Yesterday was the one-year anniversary of my arrival in Tanzania. For the past few weeks I have been incredibly strung out. I keep thinking about how fast the last year has flown by. Just like it was yesterday, I remember sitting in a hotel in Philly with 38 complete strangers, looking for anyone to be my friend, not having any idea what I was getting myself into. Fast-forward one-year: I now know a new language, a new culture, I am living alone for the first time in a foreign land, a foreign land which has become not so foreign, and I have 38 new best friends. Crazy.
Because this year has flown by, this past month my mind has been consumed with thoughts about how this next year is going to fly by too. Then what? In one year I am completely free. I have no pressing attachments, no student loans, no car payments, no house, no kids, no significant others. The world is literally my oyster. I realize how lucky I am to be able to say this, but, even so, it is probably the most frightening thing I have ever uttered. For any who know me, you know I like plans. I like knowing what is coming, being prepared for the future. I am a firm believer that a person needs to plan for the future that they want. For the last two weeks I have been going to the village everyday to charge my computer and research jobs, update my resume, and talk with friends about the companies they were hired at.
The other day I realized that I was feeling very disconnected from Tanzania. I am here, I am doing my job, but my mind has been in other places. I love it here. I feel so lucky to be here, and I only have two years here. It was with this realization that I decided to change my thought process. Instead of thinking “oh no, I only have one year before I have to figure out what to do with my life,” I am now thinking along the lines of “oh no, I only have one more year left in Tanzania!”
As much as I get frustrated with this country, as lonely as I feel sometimes, the fact of the matter is, I know that one day I am going to miss this. This is a once in a lifetime event and even though some days it is hard to see, this experience, this country, my new friends (Tanzanian and American) have changed me. The day will come, sooner than I would like it to, where I will wake up and long to return to my life, as it is right now.

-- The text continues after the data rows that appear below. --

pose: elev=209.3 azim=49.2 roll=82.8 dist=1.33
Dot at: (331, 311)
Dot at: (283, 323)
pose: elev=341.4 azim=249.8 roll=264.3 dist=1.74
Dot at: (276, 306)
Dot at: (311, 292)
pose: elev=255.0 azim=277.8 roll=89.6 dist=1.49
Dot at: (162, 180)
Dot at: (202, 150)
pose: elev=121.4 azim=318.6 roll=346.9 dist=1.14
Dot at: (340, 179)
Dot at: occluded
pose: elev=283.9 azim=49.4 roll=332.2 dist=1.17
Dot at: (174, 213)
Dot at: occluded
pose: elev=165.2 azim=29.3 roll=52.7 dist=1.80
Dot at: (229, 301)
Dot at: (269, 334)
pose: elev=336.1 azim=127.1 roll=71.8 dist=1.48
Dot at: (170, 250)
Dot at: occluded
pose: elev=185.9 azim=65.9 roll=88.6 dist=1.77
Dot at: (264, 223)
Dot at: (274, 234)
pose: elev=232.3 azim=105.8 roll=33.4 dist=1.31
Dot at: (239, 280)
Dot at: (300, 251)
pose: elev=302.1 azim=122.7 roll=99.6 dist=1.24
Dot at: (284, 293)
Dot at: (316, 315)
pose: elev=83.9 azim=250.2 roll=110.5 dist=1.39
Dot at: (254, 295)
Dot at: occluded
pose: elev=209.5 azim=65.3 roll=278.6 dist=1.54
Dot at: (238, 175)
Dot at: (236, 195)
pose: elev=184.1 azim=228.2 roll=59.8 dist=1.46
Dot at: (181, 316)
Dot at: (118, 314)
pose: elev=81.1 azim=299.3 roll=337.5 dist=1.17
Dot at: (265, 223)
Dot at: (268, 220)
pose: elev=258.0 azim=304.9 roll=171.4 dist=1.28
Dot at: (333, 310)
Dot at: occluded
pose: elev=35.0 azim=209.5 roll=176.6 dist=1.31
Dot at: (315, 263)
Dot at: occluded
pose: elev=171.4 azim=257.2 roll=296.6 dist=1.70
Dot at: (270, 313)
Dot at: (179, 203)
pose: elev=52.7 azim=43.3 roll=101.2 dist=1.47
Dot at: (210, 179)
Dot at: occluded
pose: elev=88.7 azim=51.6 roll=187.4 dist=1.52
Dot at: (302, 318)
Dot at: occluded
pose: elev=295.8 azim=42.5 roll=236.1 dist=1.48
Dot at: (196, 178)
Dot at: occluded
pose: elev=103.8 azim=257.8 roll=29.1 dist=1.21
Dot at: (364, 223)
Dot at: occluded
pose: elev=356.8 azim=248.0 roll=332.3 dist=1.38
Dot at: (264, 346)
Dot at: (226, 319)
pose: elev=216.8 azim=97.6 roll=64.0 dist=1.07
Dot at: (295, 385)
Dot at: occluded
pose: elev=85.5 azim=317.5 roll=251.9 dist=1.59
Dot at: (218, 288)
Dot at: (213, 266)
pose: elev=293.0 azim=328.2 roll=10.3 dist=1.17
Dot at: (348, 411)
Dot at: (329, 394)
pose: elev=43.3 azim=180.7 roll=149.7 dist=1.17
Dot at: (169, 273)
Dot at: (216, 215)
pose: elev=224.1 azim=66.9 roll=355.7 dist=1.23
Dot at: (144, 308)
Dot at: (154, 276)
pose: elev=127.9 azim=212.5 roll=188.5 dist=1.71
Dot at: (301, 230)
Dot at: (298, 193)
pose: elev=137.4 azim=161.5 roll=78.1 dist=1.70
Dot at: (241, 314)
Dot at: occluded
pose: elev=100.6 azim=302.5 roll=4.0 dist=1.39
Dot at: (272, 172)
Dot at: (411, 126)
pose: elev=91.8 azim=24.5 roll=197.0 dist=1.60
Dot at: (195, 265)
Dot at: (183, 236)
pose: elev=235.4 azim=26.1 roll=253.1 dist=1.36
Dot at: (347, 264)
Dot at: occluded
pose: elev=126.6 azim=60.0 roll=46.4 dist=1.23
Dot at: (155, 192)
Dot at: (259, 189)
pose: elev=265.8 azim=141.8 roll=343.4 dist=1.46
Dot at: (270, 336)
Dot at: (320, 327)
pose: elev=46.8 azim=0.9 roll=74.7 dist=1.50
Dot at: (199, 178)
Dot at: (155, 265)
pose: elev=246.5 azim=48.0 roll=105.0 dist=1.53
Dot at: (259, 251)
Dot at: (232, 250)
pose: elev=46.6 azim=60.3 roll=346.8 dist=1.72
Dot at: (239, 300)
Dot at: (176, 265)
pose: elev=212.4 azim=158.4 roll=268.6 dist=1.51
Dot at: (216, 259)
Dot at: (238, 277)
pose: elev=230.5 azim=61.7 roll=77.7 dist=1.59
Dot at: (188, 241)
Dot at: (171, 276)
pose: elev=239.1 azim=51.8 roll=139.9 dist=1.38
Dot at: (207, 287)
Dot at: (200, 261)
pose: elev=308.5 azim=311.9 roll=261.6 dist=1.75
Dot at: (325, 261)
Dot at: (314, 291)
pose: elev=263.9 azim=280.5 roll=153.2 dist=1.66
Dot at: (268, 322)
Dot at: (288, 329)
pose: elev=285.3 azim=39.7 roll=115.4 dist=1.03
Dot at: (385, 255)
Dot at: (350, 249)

For this, I am determined to seize this year. I now have the tools I need to get things done, to really help and make a difference. I know the language, culture, and the need, and I am excited to see what I can do to improve the lives of my new friends and community. As for what is next, I am going to not worry. I am going to have faith in life. It always works itself out, I will end up someplace, hopefully great, and life will continue, kama kawaida.